In Deutschland ist die Empörung groß, dass die neue Premierministerin des Vereinigten Königreichs (vielleicht zur Freude mancher katholischer Nordiren auch gern zu „Großbritannien“ oder gar „England“ verkürzt) ausgrechnet Boris Johnson zum Außenminister ernannt hat. Tourette-Sabine von den Grünen pöbelt wieder mal los, kaum dass sie sich den Schaum wegen des jüngsten Kommentars zu Boris(!) Palmer vom Mund gewischt hat, andere erprobte Geiferer greifen – zwar etwas plump, aber immerhin – sogar entgegen ihrer sonstigen Gewohnheit zum Stilmittel der Ironie. Auf die Kanzlerin ist aber Verlass. 

Sie sagt wie immer – nichts. Das kann auch nur als weise bezeichnet werden, denn zum einen dürfte sie – anders als die Pawlowschen Funktionäre auf der Linken – qua eigener diesbezüglicher Kompetenz sofort registriert haben, dass es sich hier vor allem um einen geschickten Schachzug ihrer Amtskollegin handelt, zum anderen ist sie schlau genug zu erkennen, dass es deutsche Politiker zunächst mal einen feuchten Kehricht angeht, wer bei anderen Nationen. befreundeten zumal, Minister wird.

Aber wer weiß – vielleicht ist die teutonische Parteiprominenz nur vergrätzt, dass die Entscheidung der (vereingt-königlichen?) Regierungschefin  das alte Narrativ zerbröseln ließ, wonach sich Johnson aus der Verantwortung stehle. Er kann die deutschen Kritiker offensichtlich auch damit nicht zufriedenstellen, dass er nun doch an prominenter Stelle in die Politik zurückkehrt. Man ahnt: Ohne öffentliche Selbstgeißelung (in Bonn soll es ja neulich mal ein lehrhaftes Beispiel dafür gegeben haben) verzeiht ihm die deutsche Öffentlichkeit gar nichts. 
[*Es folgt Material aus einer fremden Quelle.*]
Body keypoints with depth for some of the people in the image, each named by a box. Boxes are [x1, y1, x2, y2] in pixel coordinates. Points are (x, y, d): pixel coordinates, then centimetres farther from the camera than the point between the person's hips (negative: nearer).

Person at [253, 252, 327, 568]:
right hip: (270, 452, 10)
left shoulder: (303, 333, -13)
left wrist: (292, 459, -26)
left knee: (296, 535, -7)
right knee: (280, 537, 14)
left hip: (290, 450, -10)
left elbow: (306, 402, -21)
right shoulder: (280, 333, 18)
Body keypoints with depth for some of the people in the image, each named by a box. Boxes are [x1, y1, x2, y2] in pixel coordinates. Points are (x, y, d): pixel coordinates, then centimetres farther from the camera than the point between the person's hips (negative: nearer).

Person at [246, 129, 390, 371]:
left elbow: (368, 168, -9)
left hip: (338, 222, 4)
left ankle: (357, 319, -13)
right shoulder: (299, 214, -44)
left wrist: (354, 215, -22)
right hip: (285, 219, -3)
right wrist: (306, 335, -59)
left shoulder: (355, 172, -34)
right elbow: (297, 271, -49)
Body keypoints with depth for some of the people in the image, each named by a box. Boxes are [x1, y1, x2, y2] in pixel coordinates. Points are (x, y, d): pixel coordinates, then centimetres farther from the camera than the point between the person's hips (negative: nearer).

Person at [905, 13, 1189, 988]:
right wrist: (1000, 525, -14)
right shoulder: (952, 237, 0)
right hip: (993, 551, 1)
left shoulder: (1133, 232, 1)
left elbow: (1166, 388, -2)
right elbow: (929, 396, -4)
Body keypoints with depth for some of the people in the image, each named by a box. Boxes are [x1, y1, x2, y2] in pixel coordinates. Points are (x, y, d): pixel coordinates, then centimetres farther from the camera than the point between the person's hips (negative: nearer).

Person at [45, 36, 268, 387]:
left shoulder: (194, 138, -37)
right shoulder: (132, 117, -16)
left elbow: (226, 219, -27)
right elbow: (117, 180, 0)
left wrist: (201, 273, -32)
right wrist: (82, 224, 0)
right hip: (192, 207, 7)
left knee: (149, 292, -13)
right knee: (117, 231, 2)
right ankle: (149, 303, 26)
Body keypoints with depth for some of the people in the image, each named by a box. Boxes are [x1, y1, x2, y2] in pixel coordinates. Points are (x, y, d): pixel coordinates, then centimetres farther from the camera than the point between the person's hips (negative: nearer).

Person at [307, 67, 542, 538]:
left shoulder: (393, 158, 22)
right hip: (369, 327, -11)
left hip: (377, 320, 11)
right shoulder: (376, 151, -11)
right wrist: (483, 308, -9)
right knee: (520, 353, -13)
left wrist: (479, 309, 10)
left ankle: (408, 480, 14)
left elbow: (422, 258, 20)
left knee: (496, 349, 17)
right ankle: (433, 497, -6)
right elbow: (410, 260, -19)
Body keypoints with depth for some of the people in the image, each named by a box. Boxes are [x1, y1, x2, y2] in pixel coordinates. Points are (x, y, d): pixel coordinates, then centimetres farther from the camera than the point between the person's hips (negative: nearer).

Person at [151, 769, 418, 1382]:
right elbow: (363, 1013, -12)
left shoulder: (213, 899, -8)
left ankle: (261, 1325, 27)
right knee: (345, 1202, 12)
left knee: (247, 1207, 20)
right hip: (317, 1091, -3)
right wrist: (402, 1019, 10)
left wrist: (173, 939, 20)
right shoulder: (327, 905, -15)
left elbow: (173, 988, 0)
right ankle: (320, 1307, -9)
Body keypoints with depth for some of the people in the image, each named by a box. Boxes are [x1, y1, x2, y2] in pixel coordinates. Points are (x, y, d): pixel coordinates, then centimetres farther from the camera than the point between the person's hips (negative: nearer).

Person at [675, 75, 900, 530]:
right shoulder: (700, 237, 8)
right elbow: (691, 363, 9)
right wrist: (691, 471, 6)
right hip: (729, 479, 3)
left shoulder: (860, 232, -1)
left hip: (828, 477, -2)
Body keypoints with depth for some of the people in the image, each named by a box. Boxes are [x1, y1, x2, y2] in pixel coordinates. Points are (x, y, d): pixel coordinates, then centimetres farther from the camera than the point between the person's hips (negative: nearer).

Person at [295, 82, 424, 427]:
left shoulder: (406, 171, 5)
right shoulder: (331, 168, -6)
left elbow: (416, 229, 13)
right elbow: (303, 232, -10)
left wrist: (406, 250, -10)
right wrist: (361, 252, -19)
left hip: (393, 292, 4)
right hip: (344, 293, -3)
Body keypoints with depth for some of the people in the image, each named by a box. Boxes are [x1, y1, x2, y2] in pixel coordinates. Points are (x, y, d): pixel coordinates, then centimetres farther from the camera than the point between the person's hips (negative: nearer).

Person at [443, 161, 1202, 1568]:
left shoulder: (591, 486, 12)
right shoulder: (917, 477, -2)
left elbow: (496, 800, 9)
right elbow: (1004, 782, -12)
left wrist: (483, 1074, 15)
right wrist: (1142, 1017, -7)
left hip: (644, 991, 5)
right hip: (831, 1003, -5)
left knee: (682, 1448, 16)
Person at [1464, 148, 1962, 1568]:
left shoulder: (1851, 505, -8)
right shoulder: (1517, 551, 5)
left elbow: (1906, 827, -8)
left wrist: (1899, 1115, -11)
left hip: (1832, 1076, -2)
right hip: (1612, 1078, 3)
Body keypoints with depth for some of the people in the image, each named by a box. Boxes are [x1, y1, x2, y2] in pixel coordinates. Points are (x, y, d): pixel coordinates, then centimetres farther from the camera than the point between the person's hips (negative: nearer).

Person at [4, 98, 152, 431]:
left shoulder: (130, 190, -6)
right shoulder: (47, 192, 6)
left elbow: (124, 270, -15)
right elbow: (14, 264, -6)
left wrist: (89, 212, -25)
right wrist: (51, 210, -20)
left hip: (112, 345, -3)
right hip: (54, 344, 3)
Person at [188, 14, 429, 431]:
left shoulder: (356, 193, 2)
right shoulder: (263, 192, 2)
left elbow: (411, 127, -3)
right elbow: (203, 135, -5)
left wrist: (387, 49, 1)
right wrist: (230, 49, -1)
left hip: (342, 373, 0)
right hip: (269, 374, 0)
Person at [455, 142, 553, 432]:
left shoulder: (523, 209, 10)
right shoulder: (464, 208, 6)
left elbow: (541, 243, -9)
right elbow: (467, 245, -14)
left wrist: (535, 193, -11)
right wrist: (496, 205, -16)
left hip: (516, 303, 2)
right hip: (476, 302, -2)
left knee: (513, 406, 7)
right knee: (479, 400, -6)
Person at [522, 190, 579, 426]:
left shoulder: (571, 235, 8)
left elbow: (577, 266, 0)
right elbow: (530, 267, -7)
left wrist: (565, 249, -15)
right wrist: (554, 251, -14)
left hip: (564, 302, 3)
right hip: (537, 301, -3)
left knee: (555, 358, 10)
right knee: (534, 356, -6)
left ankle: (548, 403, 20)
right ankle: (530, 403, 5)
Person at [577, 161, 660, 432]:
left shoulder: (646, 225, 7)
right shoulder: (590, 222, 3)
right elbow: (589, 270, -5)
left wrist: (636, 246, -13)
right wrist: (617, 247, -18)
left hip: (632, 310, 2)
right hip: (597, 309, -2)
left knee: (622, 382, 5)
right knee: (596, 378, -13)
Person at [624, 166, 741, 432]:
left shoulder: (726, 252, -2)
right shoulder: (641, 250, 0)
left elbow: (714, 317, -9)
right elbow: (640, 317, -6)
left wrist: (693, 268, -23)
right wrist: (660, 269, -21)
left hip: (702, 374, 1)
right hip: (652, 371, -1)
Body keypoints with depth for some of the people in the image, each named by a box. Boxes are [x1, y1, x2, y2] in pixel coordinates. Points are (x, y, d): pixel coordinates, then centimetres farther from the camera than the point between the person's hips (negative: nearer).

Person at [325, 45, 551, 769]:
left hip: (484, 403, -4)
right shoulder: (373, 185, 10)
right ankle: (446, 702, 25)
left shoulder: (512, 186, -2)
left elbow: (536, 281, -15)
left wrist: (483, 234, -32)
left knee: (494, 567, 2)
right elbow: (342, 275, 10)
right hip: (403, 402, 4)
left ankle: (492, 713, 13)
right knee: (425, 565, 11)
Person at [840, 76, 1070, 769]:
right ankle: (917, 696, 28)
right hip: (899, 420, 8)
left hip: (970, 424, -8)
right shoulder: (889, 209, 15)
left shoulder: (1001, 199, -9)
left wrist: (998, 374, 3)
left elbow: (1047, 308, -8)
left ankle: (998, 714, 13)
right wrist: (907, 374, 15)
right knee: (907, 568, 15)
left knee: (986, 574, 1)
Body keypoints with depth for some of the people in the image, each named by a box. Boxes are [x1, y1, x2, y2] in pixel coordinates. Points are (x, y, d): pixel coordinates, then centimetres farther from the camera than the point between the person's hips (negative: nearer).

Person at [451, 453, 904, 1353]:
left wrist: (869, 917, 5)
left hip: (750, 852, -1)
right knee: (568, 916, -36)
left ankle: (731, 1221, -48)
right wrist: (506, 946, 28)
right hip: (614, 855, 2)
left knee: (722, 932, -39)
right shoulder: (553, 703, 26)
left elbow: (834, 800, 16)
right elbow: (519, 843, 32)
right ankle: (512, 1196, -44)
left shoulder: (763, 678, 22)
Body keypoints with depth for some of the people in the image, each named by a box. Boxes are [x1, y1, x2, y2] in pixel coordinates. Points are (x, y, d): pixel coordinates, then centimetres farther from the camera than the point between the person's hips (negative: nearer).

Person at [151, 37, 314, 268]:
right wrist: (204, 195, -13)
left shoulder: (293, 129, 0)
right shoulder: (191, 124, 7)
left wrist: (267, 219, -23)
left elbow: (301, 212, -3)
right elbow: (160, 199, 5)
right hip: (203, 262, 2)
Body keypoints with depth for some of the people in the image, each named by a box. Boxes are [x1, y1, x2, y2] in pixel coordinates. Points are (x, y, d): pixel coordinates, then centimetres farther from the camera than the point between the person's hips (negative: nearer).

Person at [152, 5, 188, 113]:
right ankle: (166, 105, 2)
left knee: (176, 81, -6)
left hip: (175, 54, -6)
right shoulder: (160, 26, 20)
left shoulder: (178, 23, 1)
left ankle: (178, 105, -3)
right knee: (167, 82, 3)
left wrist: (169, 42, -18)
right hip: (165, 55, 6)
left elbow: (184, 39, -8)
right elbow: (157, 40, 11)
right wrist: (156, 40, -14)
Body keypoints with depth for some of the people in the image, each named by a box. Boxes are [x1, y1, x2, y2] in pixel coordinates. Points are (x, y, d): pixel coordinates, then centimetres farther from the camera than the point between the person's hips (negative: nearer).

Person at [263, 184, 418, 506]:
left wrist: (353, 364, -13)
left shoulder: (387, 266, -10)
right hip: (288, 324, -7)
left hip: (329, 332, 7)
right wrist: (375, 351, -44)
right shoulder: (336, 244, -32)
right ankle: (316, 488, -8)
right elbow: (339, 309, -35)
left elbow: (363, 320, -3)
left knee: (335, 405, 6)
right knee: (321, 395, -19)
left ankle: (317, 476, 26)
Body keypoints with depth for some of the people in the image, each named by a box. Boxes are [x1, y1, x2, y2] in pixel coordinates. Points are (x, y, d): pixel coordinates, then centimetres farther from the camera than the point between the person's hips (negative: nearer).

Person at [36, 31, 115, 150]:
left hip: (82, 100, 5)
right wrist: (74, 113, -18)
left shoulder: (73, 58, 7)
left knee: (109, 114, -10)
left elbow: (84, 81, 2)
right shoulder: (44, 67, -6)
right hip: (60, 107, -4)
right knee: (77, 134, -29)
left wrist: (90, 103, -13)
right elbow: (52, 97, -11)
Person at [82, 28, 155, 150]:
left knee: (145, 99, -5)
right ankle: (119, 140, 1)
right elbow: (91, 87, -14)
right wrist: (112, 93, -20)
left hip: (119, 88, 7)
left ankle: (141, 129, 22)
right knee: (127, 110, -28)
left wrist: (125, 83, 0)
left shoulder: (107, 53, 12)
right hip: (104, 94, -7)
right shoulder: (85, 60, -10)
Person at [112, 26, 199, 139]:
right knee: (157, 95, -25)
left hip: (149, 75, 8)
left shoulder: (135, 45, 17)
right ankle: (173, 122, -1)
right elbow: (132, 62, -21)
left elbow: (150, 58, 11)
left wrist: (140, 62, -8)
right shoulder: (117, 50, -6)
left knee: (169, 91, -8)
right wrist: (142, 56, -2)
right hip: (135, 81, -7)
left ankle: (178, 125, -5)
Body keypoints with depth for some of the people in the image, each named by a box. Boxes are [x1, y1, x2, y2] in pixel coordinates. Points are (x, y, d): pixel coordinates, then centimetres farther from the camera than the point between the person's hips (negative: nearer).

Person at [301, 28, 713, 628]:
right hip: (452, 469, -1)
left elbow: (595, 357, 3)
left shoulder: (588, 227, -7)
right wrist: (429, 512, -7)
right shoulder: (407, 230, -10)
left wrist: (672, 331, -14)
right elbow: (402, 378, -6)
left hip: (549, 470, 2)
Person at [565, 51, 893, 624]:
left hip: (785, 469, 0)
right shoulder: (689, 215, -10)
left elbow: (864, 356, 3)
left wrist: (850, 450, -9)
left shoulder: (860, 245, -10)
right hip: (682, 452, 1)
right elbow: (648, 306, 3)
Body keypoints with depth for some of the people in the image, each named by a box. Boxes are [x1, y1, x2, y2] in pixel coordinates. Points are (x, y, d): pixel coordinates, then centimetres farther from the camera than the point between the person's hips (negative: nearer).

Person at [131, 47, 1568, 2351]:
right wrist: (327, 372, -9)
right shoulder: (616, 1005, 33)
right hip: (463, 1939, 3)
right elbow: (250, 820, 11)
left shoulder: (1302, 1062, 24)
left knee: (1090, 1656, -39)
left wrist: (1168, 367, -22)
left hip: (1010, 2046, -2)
Denn, und wie oft mussten wir dieses Adjektiv schon lesen: der Mann ist „umstritten“. Es erzählt viel über das deutsche Verständnis von Demokratie und Politik, dass dieses Attribut in diversen Medienberichten als Warnsignal verwendet wird. Denn unser Ideal sind Ikonen, Überväter und -mütter, oder sozusagen der Mühsal des politischen Alltags enthobene Altpolitiker. Die Wenigsten werden es noch wissen: Helmut Schmidt z.B. war auch mal „umstritten“, was ihm u.a. den Spitznamen „Schmidt-Schnauze“ einbrachte. Aber das war zu einer Zeit, als man noch annehmen konnten, aus den Deutschen könnten tatsächlich Demokraten im westlichen Sinn werden. Denn sollte man nicht erwarten, dass in einer Demokratie Politik immer umstritten ist, was dann auch auf ihre Repräsentanten zutreffen würde? Wer so denkt, hat die Rechnung nicht mit dem germanischen Hang zur großen, einheitlichen Volksgemeinschaft und einer diese verkörpernde unfehlbaren (ups, beinahe hätte hier ein anderes Wort gestanden, das dem Werwohlf vielleicht eine Razzia eingebracht hätte) Gallionsfigur gemacht. Konsens geht hier über alles, und das „Parteiübergreifende“ ist offiziell über jede Kritik erhaben. Wagt es dennoch jemand, eine solche zu äußern, kann er nur noch als Volksschädling entfernt werden – zum Glück entgegen früherer Praxis nicht mehr unmittelbar physisch, aber mittels öffentlicher Ächtung, die auch das Gebot für Anständige einschließt, mit dem geächteten Subjekt keine Verträge irgendwelcher Art (Miete, Arbeitsverhältnis, Übernachtung…) einzugehen.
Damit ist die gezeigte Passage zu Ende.